The great thing about Nile though, as shown best during “Black Seeds of Vengeance”, is that they were interested in traveling into lengthy song arrangements, and more importantly the slower, more atmospheric side of things. ‘Stones of Sorrow’ and ‘To Dream of Ur’ were two witnesses to this fact, and on “In Their Darkened Shrines” the band resurrects the style of those songs into different areas all over the album. Shortly into the album we’re introduced to ‘Sarcophagus’. It sweeps along like sand over the desert hills with its crushing rhythms and slithering tempo, clouding you in a depressive cloud of unmerciful guitars, subtle synths, and intense drumming. This experience is implored upon once again by the nearly twelve-minute death metal opus ‘Unas, Slayer of the Gods’. It’s truly a shining moment in Nile’s lifespan, and easily one of the best songs that they’ve ever conspired. Drifting out of your speakers at first with calming acoustic guitar, Nile indulge themselves in an epic musical landscape with drumming that’s all over the board and rhythms that drive down heavily. Leave it to Nile to bring in a segment wrought with tribal drumming like thunder from the sky and war horns cutting through the dense air like a knife, like a warning to a town that they’re under attack. Then, like a deer caught in a car’s headlights you’re unsuspectingly lost in a whirlwind of guitar solos that are just as monolithic as the rest of the song. Nile’s travels into the tombs of atmospheric death metal have earned them the rights to say they’ve accomplished yet another feat.

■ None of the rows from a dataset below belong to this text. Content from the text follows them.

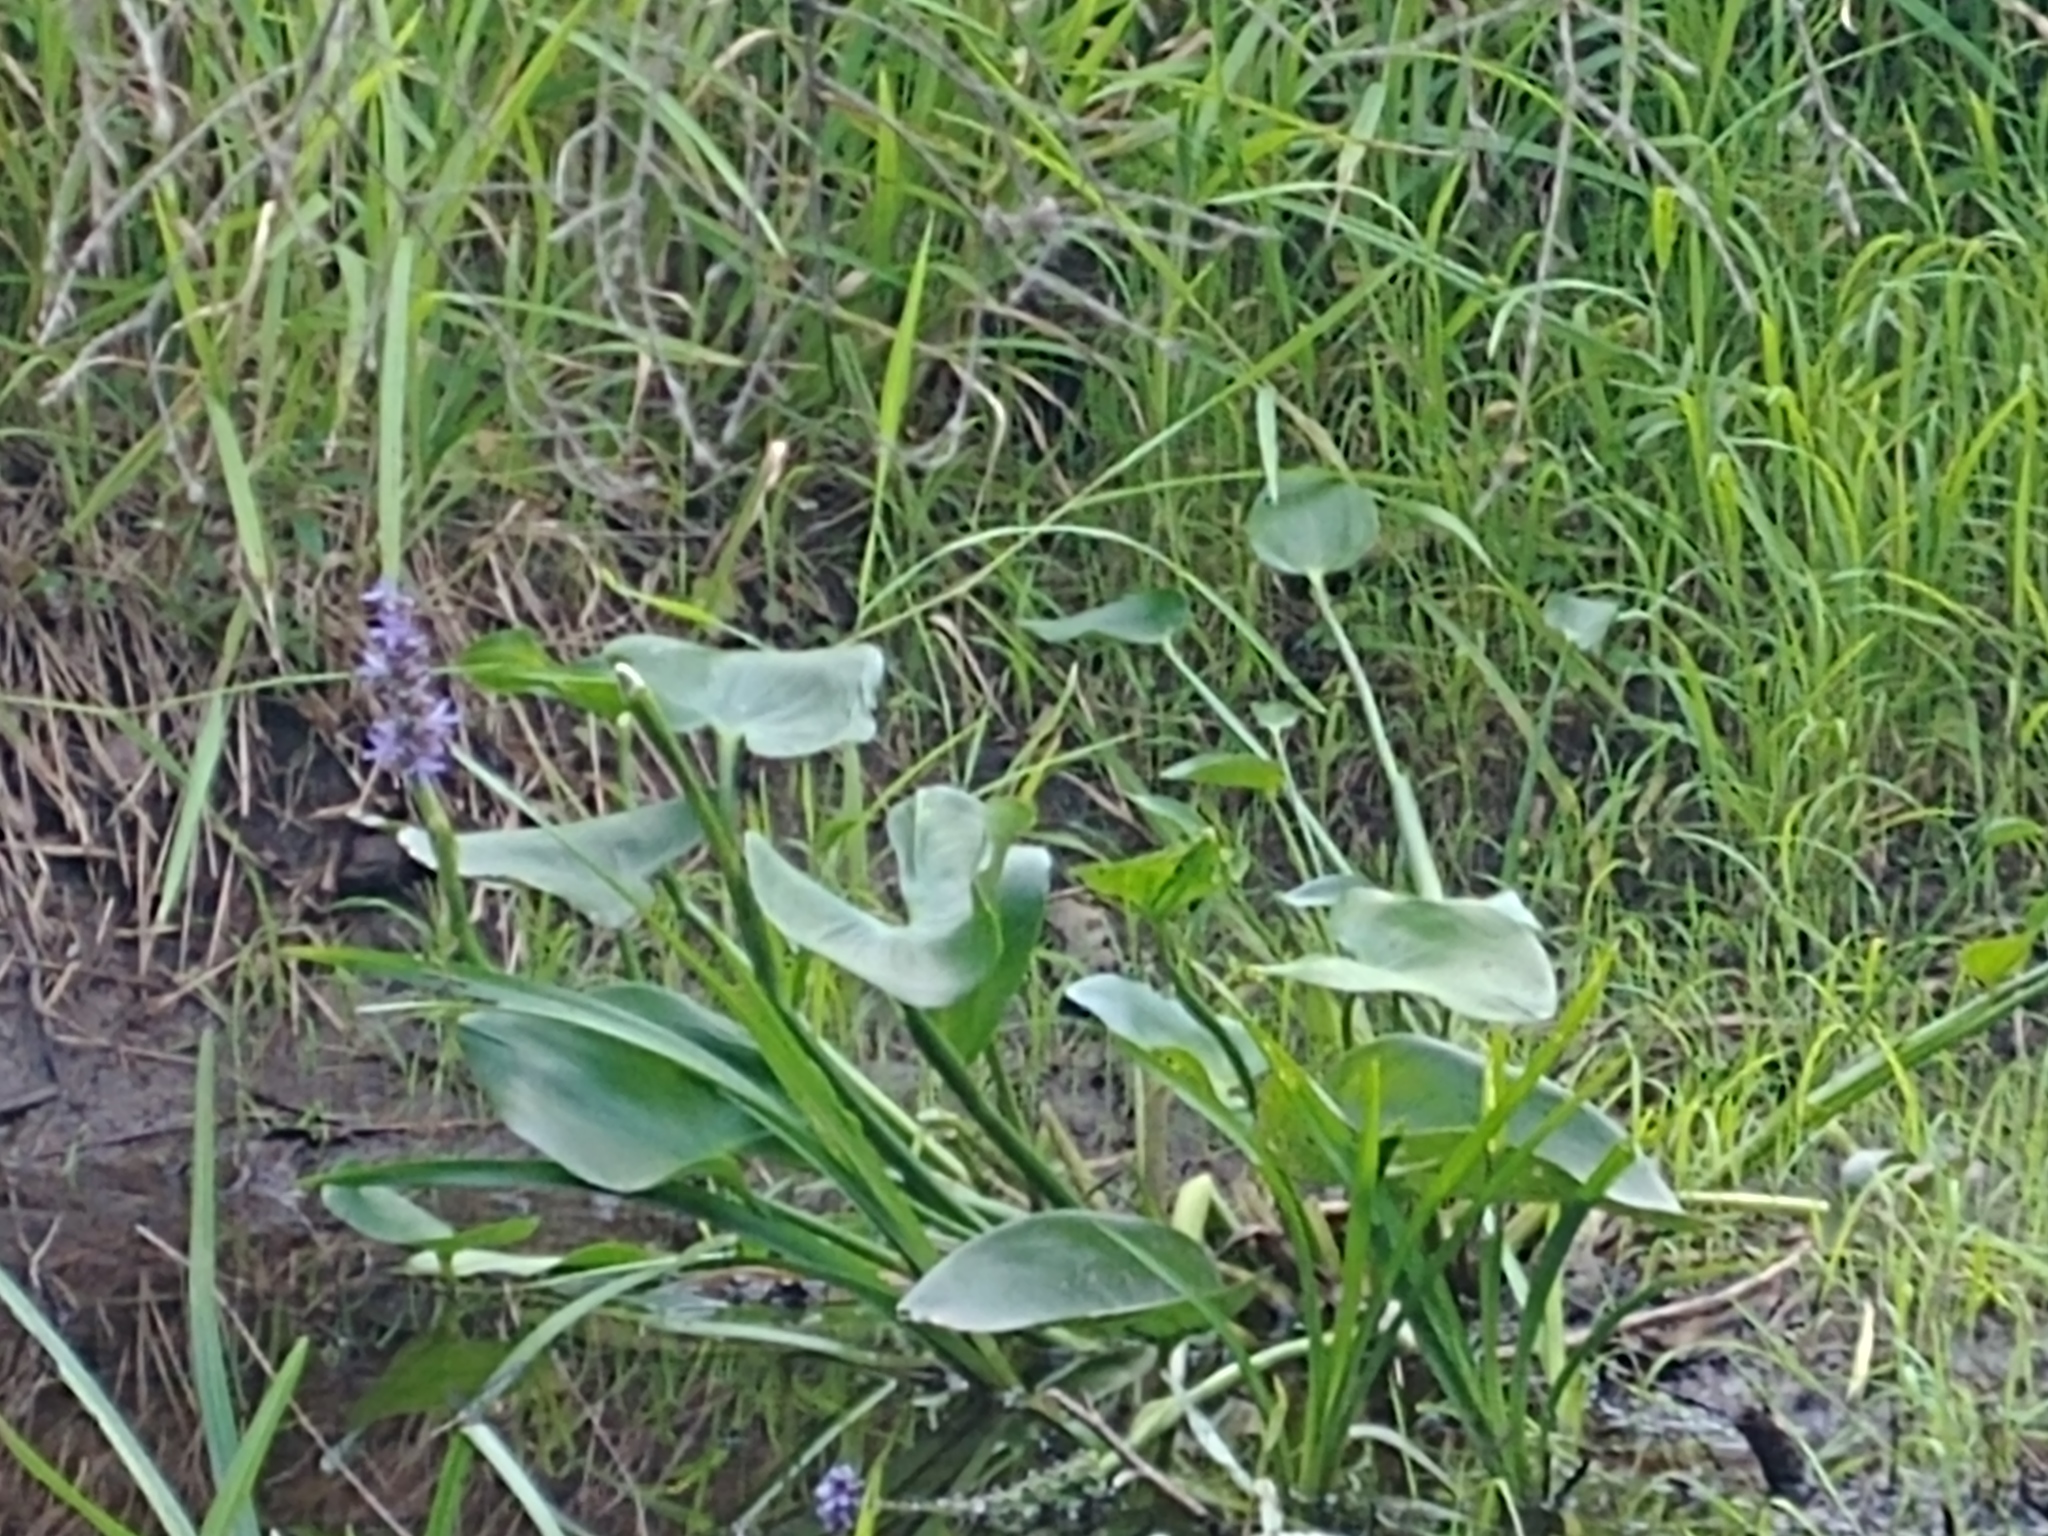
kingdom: Plantae
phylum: Tracheophyta
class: Liliopsida
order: Commelinales
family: Pontederiaceae
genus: Pontederia
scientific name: Pontederia cordata
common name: Pickerelweed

As a band Nile have drastically improved in their song writing. They don’t rely on chanting that goes on for minutes or samples that can be found on their previous outings to inflict their atmosphere, emotions, and mood. On “In Their Darkened Shrines”, the actual material itself is what creates that Egyptian feel. Both the rhythm and leads on the four-part title track instantly fill the mind with thoughts of enchanted hallways of golden brick that make up tombs full of ancient lore and mystique. The drumming and horns on the first part, ‘Hall of Saurian Entombment’, create a visionary make-up of townsfolk being enslaved to a point where they are driven to near collapse. Part II ‘Invocation to Seditious Heresy’ leads on with aggressive death metal that is without the synths or horns on overdrive, yet still manages to keep that unique feel flowing solely from the drumming and guitars. The last two parts (‘Destruction of the Temple of the Enemies of Ra’, ‘Ruins’) take wind the album down, particularly ‘Ruins’, which acts as a tribe celebrating their domination of an enemy deep into the night.
Bottom Line: “In Their Darkened Shrines” is without a doubt Nile’s finest hour yet. Any recognition Nile will undoubtedly receive as they have in the past has truly been earned here, not just drawn in because of novelty. Nile has succeeded in everyway that they could have and “In Their Darkened Shrines” is a testament to that.